Deshalb erfahren Sie in diesem Beitrag, a) welche Methoden der Zeiterfassung in Kitas praktikabel sind, b) welche Rolle der Datenschutz und der Betriebsrat spielen und c) welche positiven Effekte die Pflicht zur Arbeitszeitdokumentation bereithält. 

 

Pflicht zur Arbeitszeiterfassung: sofort, auch für Kitas

Für die Einrichtungen wirkt das aktuelle Urteil des Bundesarbeitsgerichts (BAG) im Herbst wie ein Weckruf:

Alle Arbeitgeber in Deutschland haben unmittelbar die Pflicht, ein verlässliches System zur vollständigen Arbeitszeiterfassung einzuführen. 

Damit wurde der § 3 Abs. 2 Nr. 1 ArbSchG bekräftigt und gilt umgehend ohne Übergangsfrist - auch für die Kita! Jetzt sind alle Kita-Träger gefordert, dem Personal die genaue Zeiterfassung ihrer geleisteten Dienstzeiten zu ermöglichen.

Das heißt konkret, Beginn und Ende der Arbeitszeit sowie Pausenzeiten müssen dokumentiert werden. Daraus errechnet sich die Dauer der Arbeitszeit und ggf. Überstunden. Aber wie soll das gehen? Sollen in den Kitas jetzt Stechuhren aufgebaut werden? Nicht zwingend, denn es gibt moderne Alternativen.

 

Wie kann die Arbeitszeit erfasst werden?

Vorab: Der Kita-Träger kann die Arbeitszeitdokumentation an die Mitarbeiter:innen in den Einrichtungen delegieren.
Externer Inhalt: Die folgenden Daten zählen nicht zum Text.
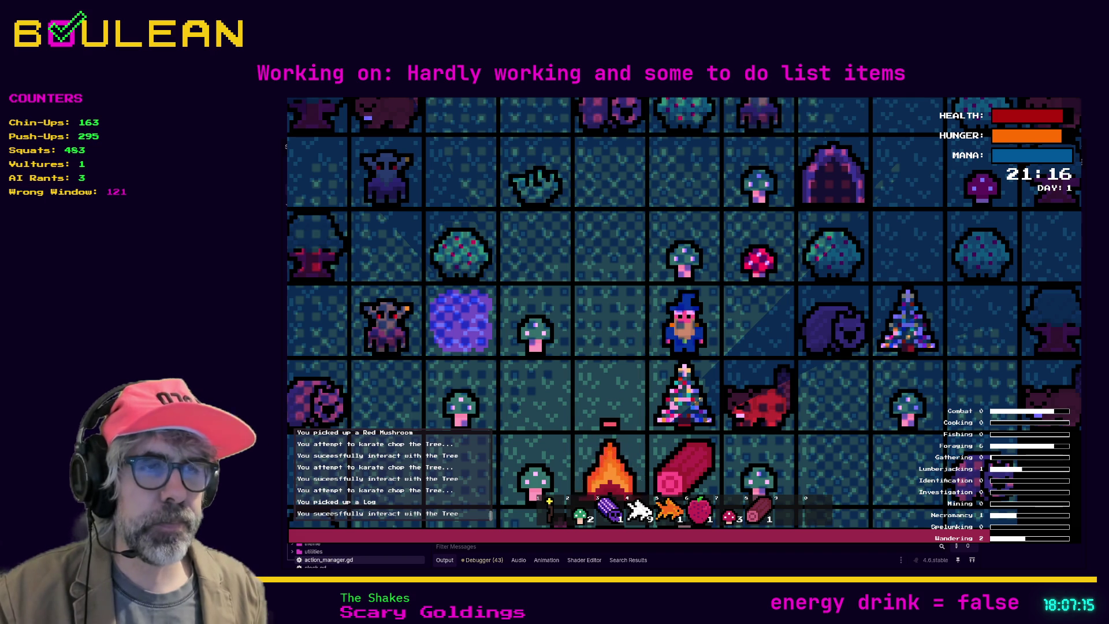
pyautogui.press('Right')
In der Praxis wird dies häufig so umgesetzt – und doch muss er als Dienstgeber dafür sorgen, dass das Erfassungssystem für die Beteiligten praktikabel ist. Da liegt oft der Hase im Pfeffer, denn es ist eine Herausforderung, die Personalzeiterfassung möglichst alltagsintegriert zu organisieren.

Grundsätzlich sind sowohl analoge als auch digitale Methoden der Zeiterfassung zulässig. In jedem Fall ist es wichtig, Datenschutz und Sicherheit zu gewährleisten. Deshalb gilt es, näher hinzusehen und abzuwägen, welche Möglichkeit am besten passt. Hier finden Sie einige Gedanken zu den jeweiligen Vor- und Nachteilen bezüglich Handhabung, Datenschutz und Aufwand. 

 

> Papierliste: Stundenzettel

Jede Kita-Fachkraft notiert handschriftlich Arbeitsbeginn und -ende sowie Pausenzeiten. Sie trägt die Zeiten in eine Papierliste ein und summiert diese regelmäßig, um den Überblick über ihre geleisteten Stunden zu behalten. Achtung: Wie gesagt genügt es nicht, lediglich die Mehr- oder Minderstunden zu dokumentieren.

  • Vorteile: Die Benutzung ist einfach, man benötigt nur einen dokumentenechten Stift und ein Blatt Papier – und jeden Tag ein bisschen Zeit.
  • Nachteile: Die händische Erfassung ist fehleranfällig, nicht nachhaltig – und kann schnell mal vergessen werden. Dann müssen die Zeiten nachgetragen werden, was hohen Zeitaufwand verursacht. Auch die Auswertung ist aufwändig und anfällig für Rechenfehler. Außerdem stellt sich die Frage der Aufbewahrung – im Sammelordner des Teams ist der erforderliche Datenschutz nicht gewährleistet.

 

> Digitale Listen: Excel-Tabellenblatt

Eine in Büros gängige Methode ist die Erfassung der abgeleisteten Stunden per Excel-Tabelle. Am PC trägt die Fachkraft ein, wann sie ihre Tätigkeit aufnimmt und wann sie pausiert. 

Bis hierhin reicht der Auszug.